I suspect that my daughter will be more of a techie than my son. He's good with computers, but his passions lie in other areas.
-- Dirt Road
What's so hard about typing:
make UNIX_CAN_BUILD_STATIC=0
?
-- Dirt Road
I still have an AIM-65 somewhere around the house. I bought it while in college, and used it for quite a few projects. I bought the FORTH-in-ROM for it and wrote a dice-roller program that made our weekend Dungeons and Dragons sessions a little easier to deal with for the DM.
Amazing, the stuff we used to do with 4K of RAM.
-- Dirt Road
I've set up just such a system lately myself. You'll want dt (from www.macbsd.com) for virtual consoles, and hfsutils for that all-important access to your MacOS partition.
Someone has/had a Mac Plus running a web server; can't remember the URL but I do recall it got Slashdotted.
-- Dirt Road
Yes, NetBSD has the ports stuff, except it's called "packages." In the NetBSD camp, "ports" are the many many different architectures that NetBSD runs on -- so a different name was needed to avoid confusion.
-- Dirt Road
The NetBSD/mac68k mailing list has one of the friendliest groups of people I've ever seen on the Net. Questions get answered patiently, often with pointers to references. In the last (nearly) two years, I've seen only one questioner get flamed, and that was because he was being thoroughly obnoxious about getting an answer.
Running NetBSD on an SE/30, and Linux on a G3,
-- Dirt Road
Seems to me you could set up something like that using the KDE or Gnome taskbar. And it would work, until...
Until that average user wanted to install some cool game. I could probably convert my entire friends/family "user base" to Linux but for that.
My personal view of the "average user" sees them as a little more knowledgeable, possibly because I show them what I'm doing when I help them out. I get few follow-up calls asking me to do the same thing -- my evenings are a little quieter, but I don't make as much beer money as I could. :-)
People like your pretty young client are glad to adjust, especially if you show them a more convenient way to do something. If they thought that they were limited to what's on the hard drive already, I doubt that they would be interested in getting the computer in the first place.
-- Dirt Road
What were you doing when you were six?
Reading. A LOT. I didn't have access back then to all the electrical goodies we have today. Oh well.
My son, at age 9, taught his entire class how to use the Macs in the computer room while the teacher was called out for something.

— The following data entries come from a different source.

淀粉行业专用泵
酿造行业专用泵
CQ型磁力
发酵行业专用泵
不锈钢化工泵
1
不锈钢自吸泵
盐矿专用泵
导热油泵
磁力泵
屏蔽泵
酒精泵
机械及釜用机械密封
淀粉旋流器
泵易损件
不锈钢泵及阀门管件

He also started hunting squirrels with an air rifle (aka BB gun) -- successfully! -- back then.
For him, though, computers are a tool, a way to do something, rather than the destination. Guitars are his passion.
-- Dirt Road
All but the newest Macs have serial ports, actually they have two (neither one encumbered by a mouse).
So, all I need is a DB-9 to Mac serial adapter and I'm good to go. Until then, I'm having fun with the remote (my 'cracker came in yesterday's mail).
I really like the replacement outlets they have at Rat Shack. No need to have wall warts all over the house....
-- Dirt Road
That's because it's a closed-source OS. If it was open, they could grab fixes from the Linux camp or vice versa.
If Be wanted to develop for G3s, they could figure out what works and specify "these systems only." Kind of like what Apple is doing with OS X.
-- Dirt Road
AMD chip, what speed? 266? 300? 450?
Any slots? How many? Does it have a CDROM drive? Floppy?
(This is about the only way you'll get an x86 box in my house, sell it dirt cheep and preinstall Linux on it.)